The End Of Cash

Photo-Illustration by Thomas Hannich for TIME

Walk into a store, submit your shopping list, and a map directs you to the peanut-butter-brittle ice cream you crave. When you get to the front of the line, just bump your phone on the reader and you also get a discount via an e-coupon you've downloaded. Or scan pictures of the lasagna, salad and French bread you want for dinner from a Safeway ad as you wait for the train and pick up the bag on your way home. This is the year the surging popularity of the mobile wallet--a smart phone that also acts as credit card, checkbook and shop-bot--will radically shift shopping habits. It's the biggest thing in retail since the credit card got us talking about a cashless economy.

The driving force is communication: cash can't communicate, but phones can. Your alarm clock, radio, camera, landline and GPS, even your laptop, have already been displaced by your phone. Why not the $69 and four credit cards the average American carries? "Everything eventually migrates to the cell phone," says Scott Ellison, an analyst with IDC who tracks the mobile industry. "And when it moves, people tend to do a lot more of it."

Tammy Lam, 26, a p.r. executive in San Francisco, uses her T-Mobile HTC myTouch phone to pay for just about everything. "I ordered dinner from my local Thai on GrubHub while sitting on the bus on the way home from work last night. I bought all my Christmas presents on my phone. When friends and I are out, we use Groupon to buy a meal," says Lam, who uses her phone instead of her computer for shopping even when she's at home. And she prefers it to cards or bills when she's out. "I hate cash," says Lam.
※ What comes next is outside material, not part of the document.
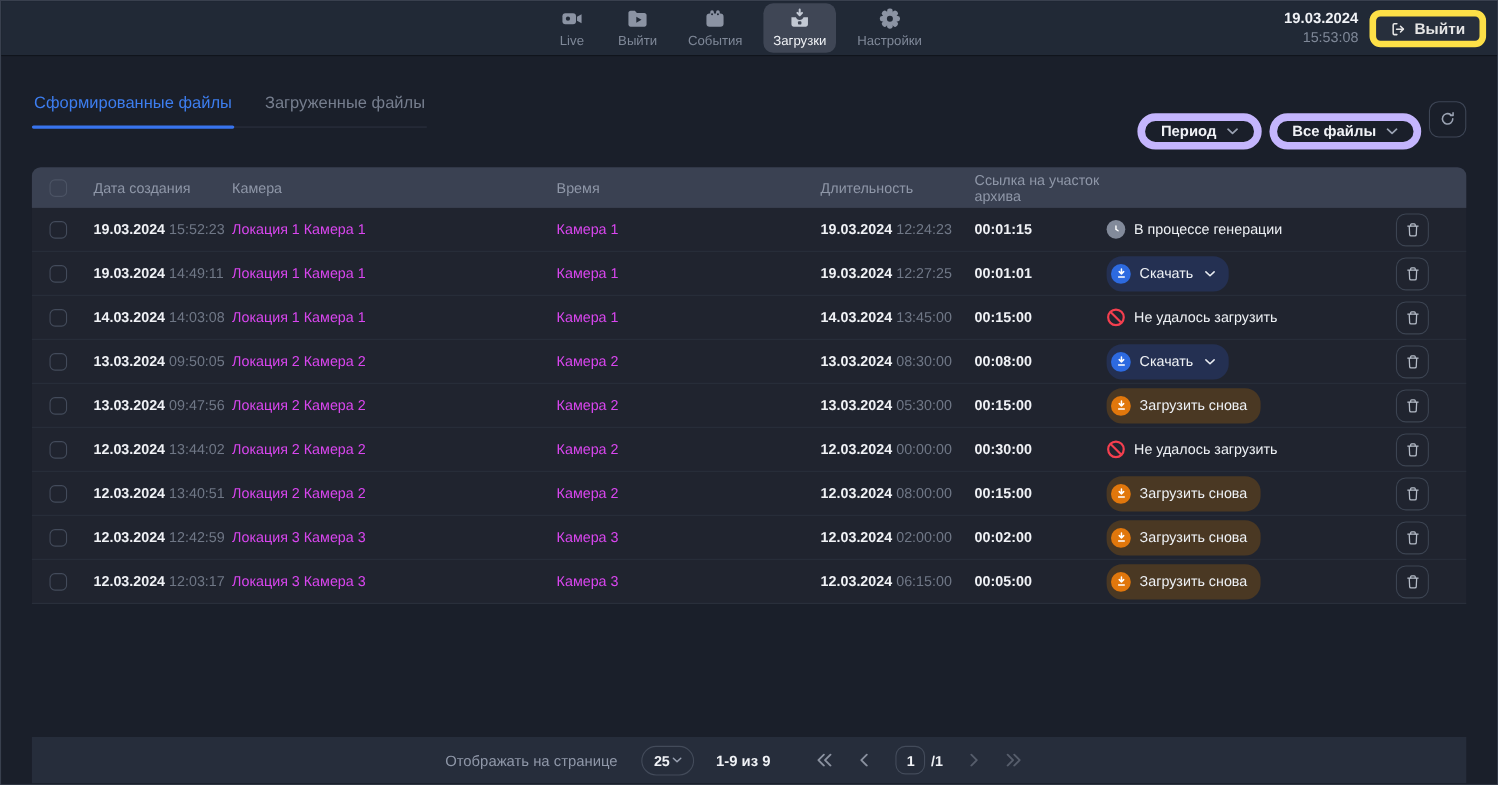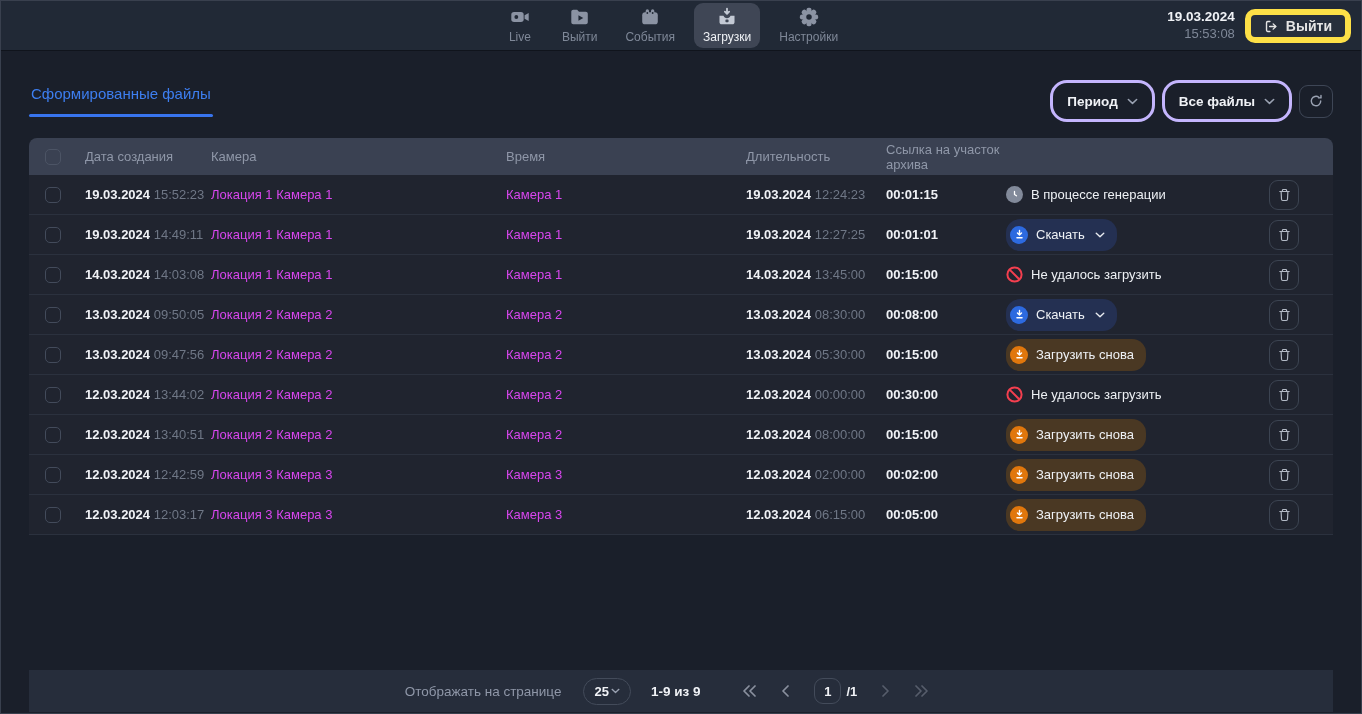"Загруженные файлы" div.tab { html: none -> <div>Загруженные файлы</div> }
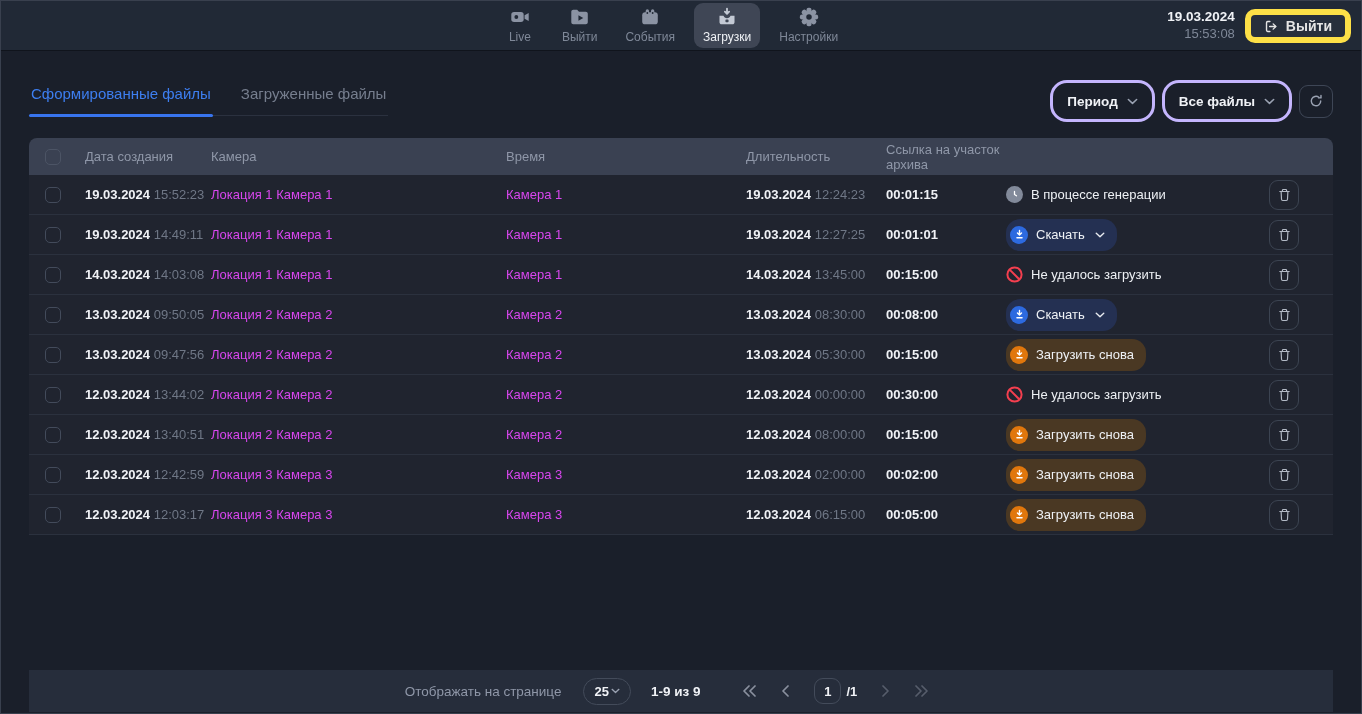"Период" .filter-pill { border: 3px solid #c4b5fd -> 7px solid #c4b5fd; height: 42px -> 33px; margin-top: none -> 23px }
Lam is an early adopter, but there are enough people like her to set off a mobile-wallet war that will escalate this year, converting billions of dollars' worth of transactions to cashless in the $4 trillion retail economy.

Google, the company that changed online search, just launched Google Wallet in partnership with Citibank, MasterCard and Sprint's Nexus S 4G phone. PayPal, the company that solved secure online payment, will announce 20 partnerships this year designed to allow you to order ahead, self-check-out in stores and simply use your phone number and a PIN to pay for purchases. Isis--a Verizon, AT&T and T-Mobile wallet with Visa, AmEx, Discover and MasterCard partnerships--launches midyear in Salt Lake City and Austin. Visa's own virtual wallet, V.Me, is also on deck. "Anything with an on switch could be a payment device," says Anuj Nayar, PayPal's communications director.

And of course, everyone anticipates a move by Apple, whose stores are already processing sales through iPhones. Apple will announce a wallet this year, predicts Mark Beccue, a mobile analyst with ABI Research. "They have such a loyal following, and they're so vertically integrated--they'll help move everything forward."